Task requirements:
Print exactly, and only, the lines from the one containing "29: 463.45 -> 463.48" through the last line of the records below, both included; leave out the pictures.

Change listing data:

::::::

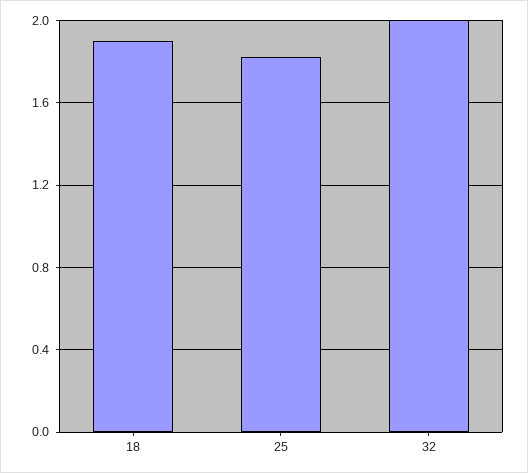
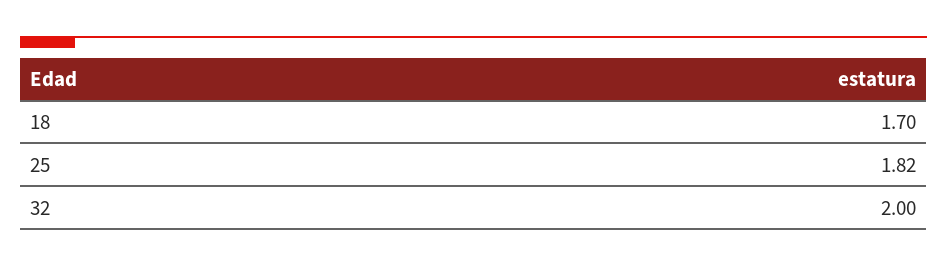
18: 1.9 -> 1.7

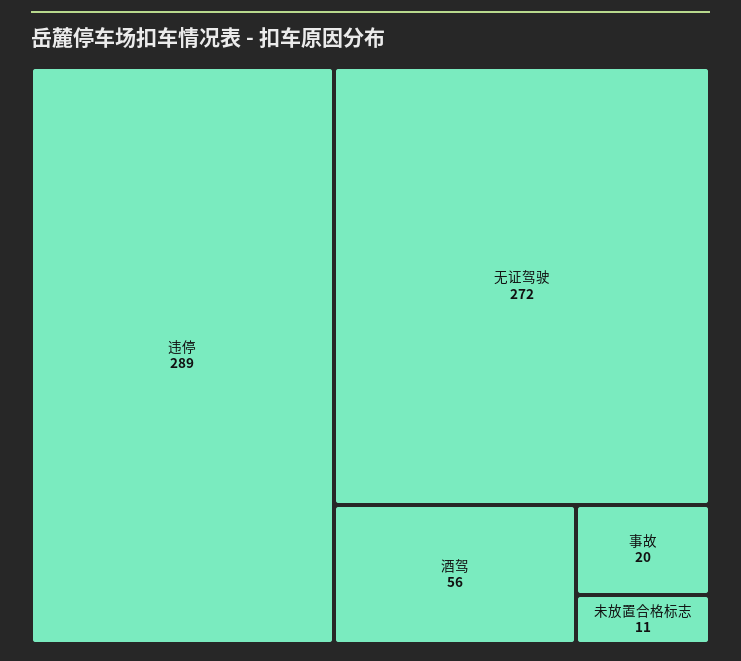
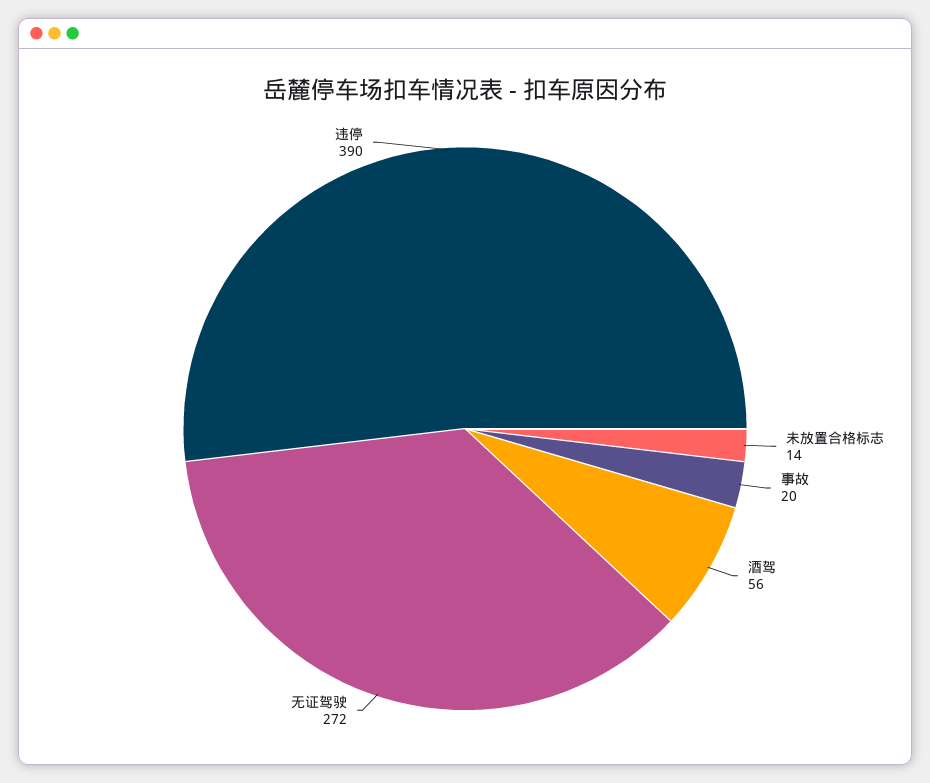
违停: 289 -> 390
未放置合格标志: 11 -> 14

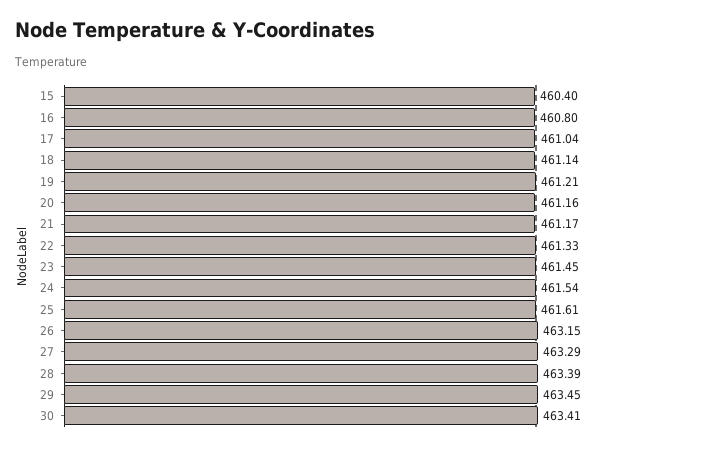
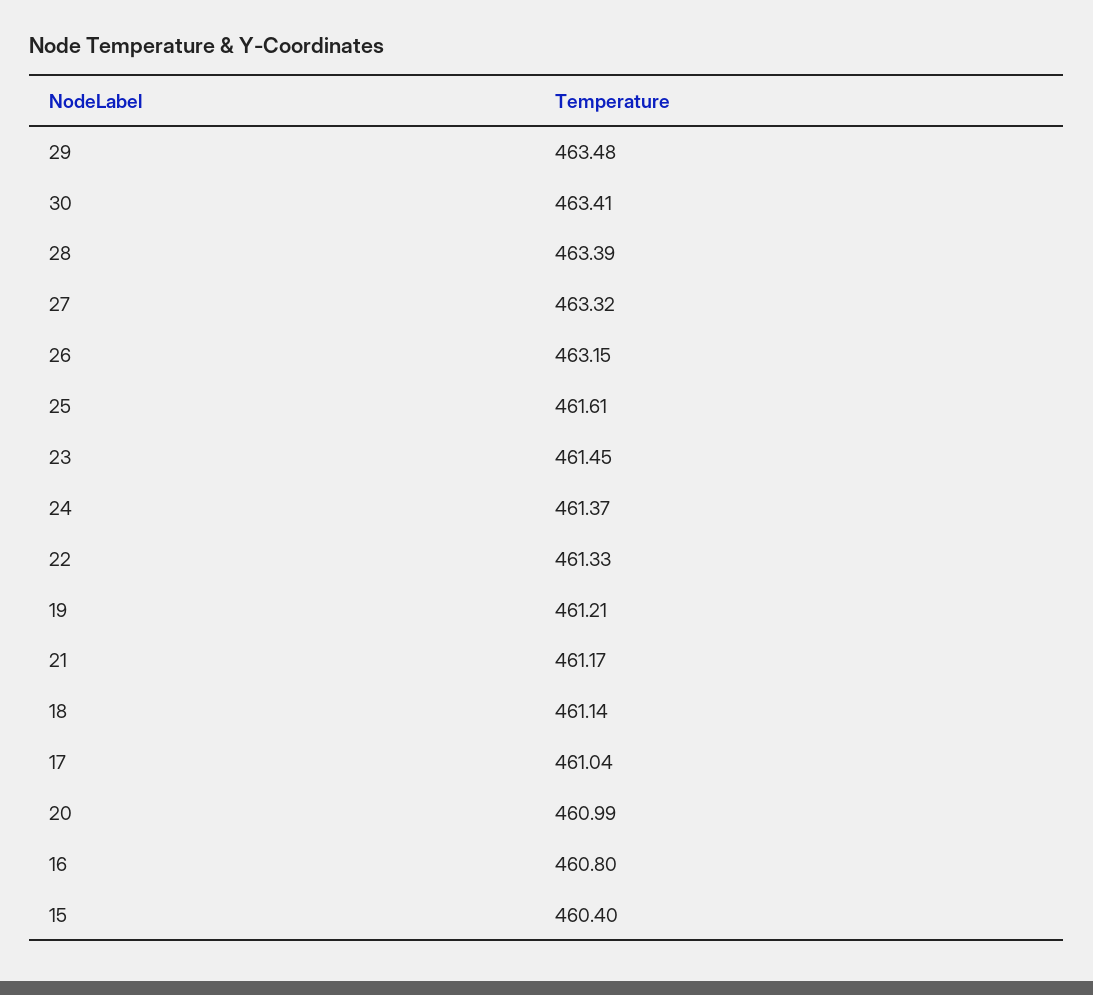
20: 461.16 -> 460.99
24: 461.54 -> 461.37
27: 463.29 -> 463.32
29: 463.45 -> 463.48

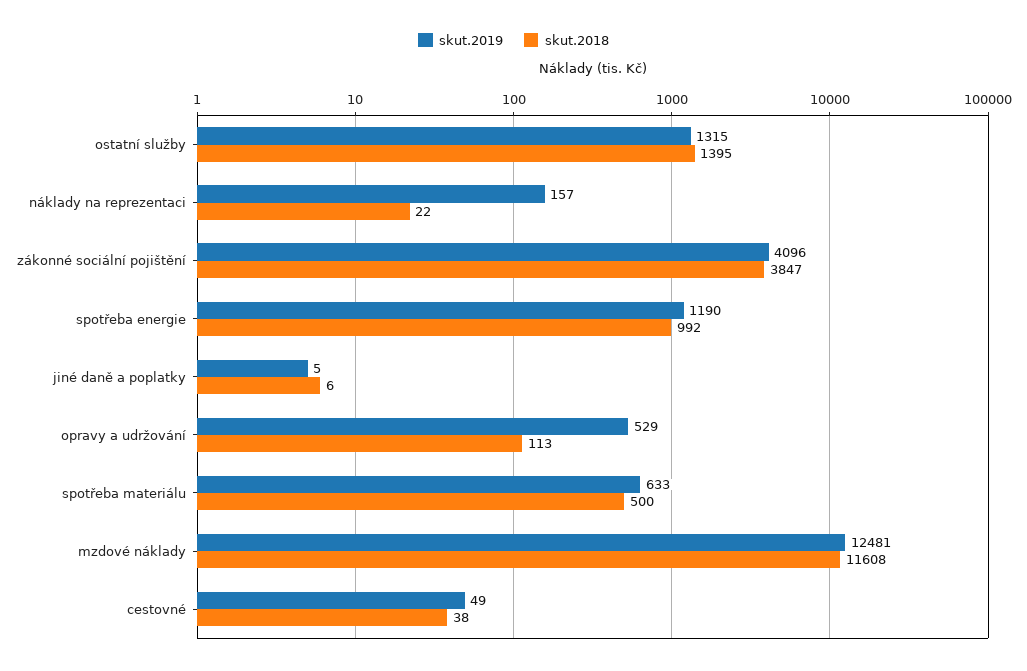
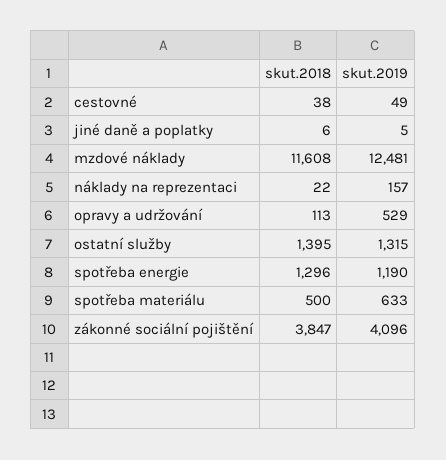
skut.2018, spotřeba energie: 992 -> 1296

::::::

Answer to the problem:
29: 463.45 -> 463.48

skut.2018, spotřeba energie: 992 -> 1296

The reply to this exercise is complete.